# Given passage
__________________________________________________
# les ralizes dénudés and zeni geva



## deprofundis (Apr 25, 2014)

I have been a* zeni geva *fan for a long time now there early pre freedoom bondage album, especially there first cass album vast impotenz and live on suicide and of course there how to kill Lp.I dont consider them metal at all but heavy prog whit a sip of hardcore and doom genra.

Another band i like is *les ralize denudés *good japanese prog band only thing very hard and expensive for bootleg only (crap).In the same vain i like some *High Rise*.

Am i the only one here that like these bands ??


----------



## Morimur (Jan 23, 2014)

deprofundis said:


> am i the only one here that like these bands ??


*YES.*xxxxxxxxxxxxxxxx


----------



## joen_cph (Jan 17, 2010)

Thanks for a glimpse into an unknown world .


----------



## norman bates (Aug 18, 2010)

deprofundis said:


> Another band i like is *les ralize denudés *good japanese prog band


are you sure you know and like them? Because they are so incredibly far from being a prog rock band. They are something like the japanese Velvet underground but more punk. They are prog like the King Crimson are reggae.


----------



## deprofundis (Apr 25, 2014)

yes norman bates i'm aware they are part of the so call noise-rock scene, but there kinda proggy zeni geva is jazzy math rockish got some synth in it sometime sound like a blend of prog noise-rock and punk to be more clear, les ralizé denudé bring in mind tago mago era can(well kinda) german prog.And of course High rise has prog in it try to hear the song sadduceen faith excellent song by the way long and whit variation.

Have a nice day


----------
__________________________________________________
# Input data
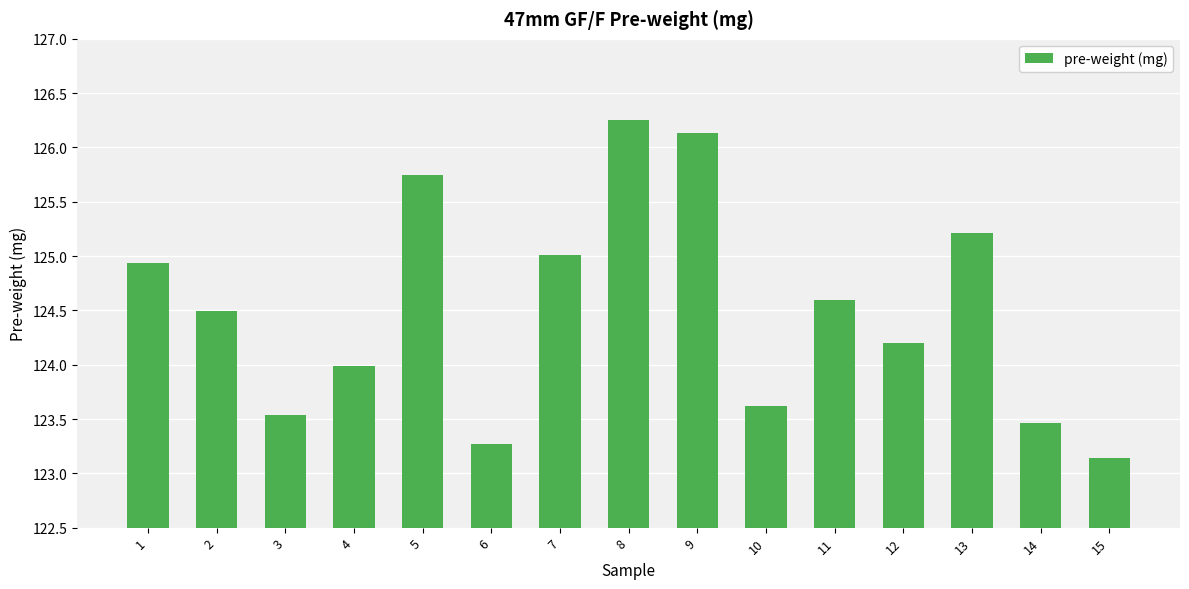

How many data points does each series have?

15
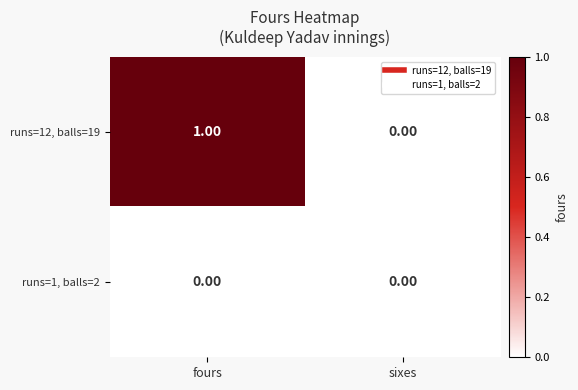

Which series has the widest spread of values?

runs=12, balls=19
__________________________________________________
# Brief A
From the forum thread, repeat word for word the passage between "# les ralizes" and "and doom genra.", inclusive.
# Brief B
List the user name of everyone who posts in the forum thread, giving each name once.

# Written solution A
# les ralizes dénudés and zeni geva



## deprofundis (Apr 25, 2014)

I have been a* zeni geva *fan for a long time now there early pre freedoom bondage album, especially there first cass album vast impotenz and live on suicide and of course there how to kill Lp.I dont consider them metal at all but heavy prog whit a sip of hardcore and doom genra.

# Written solution B
deprofundis, Morimur, joen_cph, norman bates